As a proof-of-concept, we organized 16 bone marrow biopsies from 7 adult AML patients into 2 tissue microarrays using 1.5 mm diameter cores with a 4 µm section thickness. Each TMA was then imaged using the COMET multiplex IF platform with a 28-plex panel covering canonical markers for immune cells (n=4), AML cells (n=12), and functional markers (n=12). Using the same slide, we then performed IMC with a 25-plex panel containing 16 overlapping markers to assess concordance between methodologies for a total of 34 unique proteins imaged. Image alignment was guided by tissue structure and co-expression of shared markers onto a reference H&E-stained serial section, which provided structural components such as trabecular bone. Cells were segmented using the convolutional neural network U-Net and manually phenotyped by mean intensity thresholds. Unbiased clustering over each cell’s spatial K function was performed to identify 5 distinct regions of cellular organization. We then validated the results of our spatial workflow by staining adjacent sections using the Opal 7-color multiplex IF protocol. Gene set enrichment was performed on an integrated AML transcriptomic dataset consisting of patients from TCGA, MDACC, and BEAT-AML studies (n=480) using a published TLS signature (Cabrita et. al. Nature 2020) to assess prognostic ability.
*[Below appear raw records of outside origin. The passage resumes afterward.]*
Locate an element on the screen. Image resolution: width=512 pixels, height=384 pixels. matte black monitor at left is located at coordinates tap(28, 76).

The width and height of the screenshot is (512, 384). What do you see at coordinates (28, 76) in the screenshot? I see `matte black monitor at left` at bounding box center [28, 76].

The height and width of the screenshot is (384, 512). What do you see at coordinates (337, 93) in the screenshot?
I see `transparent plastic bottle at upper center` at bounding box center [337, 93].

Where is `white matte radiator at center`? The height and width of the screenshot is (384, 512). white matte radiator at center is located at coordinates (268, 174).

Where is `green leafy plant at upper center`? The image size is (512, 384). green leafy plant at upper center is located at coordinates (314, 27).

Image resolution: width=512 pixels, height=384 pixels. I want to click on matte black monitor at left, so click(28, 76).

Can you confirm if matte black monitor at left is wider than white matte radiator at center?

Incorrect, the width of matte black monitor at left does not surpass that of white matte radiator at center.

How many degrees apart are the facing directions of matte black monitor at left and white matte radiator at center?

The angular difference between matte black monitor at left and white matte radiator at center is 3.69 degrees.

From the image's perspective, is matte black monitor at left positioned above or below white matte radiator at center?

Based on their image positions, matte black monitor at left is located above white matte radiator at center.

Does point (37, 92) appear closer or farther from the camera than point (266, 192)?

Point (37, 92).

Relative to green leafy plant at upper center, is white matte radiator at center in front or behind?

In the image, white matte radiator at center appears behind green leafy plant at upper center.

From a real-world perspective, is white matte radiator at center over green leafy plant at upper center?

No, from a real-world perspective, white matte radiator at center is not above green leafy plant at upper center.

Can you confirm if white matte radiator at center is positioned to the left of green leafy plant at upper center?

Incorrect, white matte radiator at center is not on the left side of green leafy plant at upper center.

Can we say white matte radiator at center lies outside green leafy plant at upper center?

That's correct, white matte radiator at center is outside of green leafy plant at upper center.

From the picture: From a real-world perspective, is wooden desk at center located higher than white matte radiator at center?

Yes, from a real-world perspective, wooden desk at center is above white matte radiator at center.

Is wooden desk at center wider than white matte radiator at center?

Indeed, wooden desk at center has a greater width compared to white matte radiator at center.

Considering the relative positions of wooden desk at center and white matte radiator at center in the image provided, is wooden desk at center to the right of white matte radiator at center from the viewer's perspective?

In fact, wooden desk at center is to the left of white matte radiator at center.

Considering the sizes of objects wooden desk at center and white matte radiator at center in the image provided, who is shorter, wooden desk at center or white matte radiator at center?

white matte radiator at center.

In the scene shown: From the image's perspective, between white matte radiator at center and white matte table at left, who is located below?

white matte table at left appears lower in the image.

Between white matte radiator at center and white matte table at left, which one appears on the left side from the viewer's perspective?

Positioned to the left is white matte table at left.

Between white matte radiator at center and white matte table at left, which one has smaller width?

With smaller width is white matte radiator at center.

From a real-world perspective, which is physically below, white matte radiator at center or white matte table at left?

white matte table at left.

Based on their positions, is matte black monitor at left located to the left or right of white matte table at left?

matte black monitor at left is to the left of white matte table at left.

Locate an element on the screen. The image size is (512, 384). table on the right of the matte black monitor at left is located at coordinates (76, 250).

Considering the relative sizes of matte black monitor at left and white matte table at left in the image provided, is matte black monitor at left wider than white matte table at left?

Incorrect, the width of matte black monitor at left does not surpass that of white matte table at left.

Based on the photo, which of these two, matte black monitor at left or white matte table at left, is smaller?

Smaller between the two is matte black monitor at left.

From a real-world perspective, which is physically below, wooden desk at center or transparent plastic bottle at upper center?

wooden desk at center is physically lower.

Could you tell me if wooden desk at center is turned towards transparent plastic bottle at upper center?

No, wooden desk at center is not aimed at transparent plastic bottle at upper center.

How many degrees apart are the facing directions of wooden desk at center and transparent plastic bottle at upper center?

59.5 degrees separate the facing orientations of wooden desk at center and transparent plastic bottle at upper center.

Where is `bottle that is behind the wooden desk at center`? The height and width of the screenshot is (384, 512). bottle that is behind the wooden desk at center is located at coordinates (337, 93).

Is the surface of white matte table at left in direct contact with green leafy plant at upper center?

Clustering over the spatial K function revealed 5 regions enriched in AML cells, monocyte/macrophage lineage cells, lymphocytes, unlabeled cells, and one region that contained a relatively even mix of all cell types. Interestingly, we observed the lymphocyte enriched region to only appear in 3 of the 16 tumor cores, taking the form of a dense aggregate of B and T cells, similar in structure and organization to tertiary lymphoid structures (TLS) in solid cancers. B cells in these aggregates displayed increased expression of Ki-67, suggesting proliferating B cells analogous to germinal centers. Furthermore, in tumor cores where these aggregates appeared, we found significant enrichment of monocyte and macrophage lineage cells (p=0.0164), as well as increased CD4 (p=0.017) and CD8 (p=0.041) T cell infiltration into areas of high AML cell density. Finally, we were able to validate the presence of these TLS-like aggregates by staining adjacent sections of the two TMAs using the Opal 7-color multiplex IF protocol.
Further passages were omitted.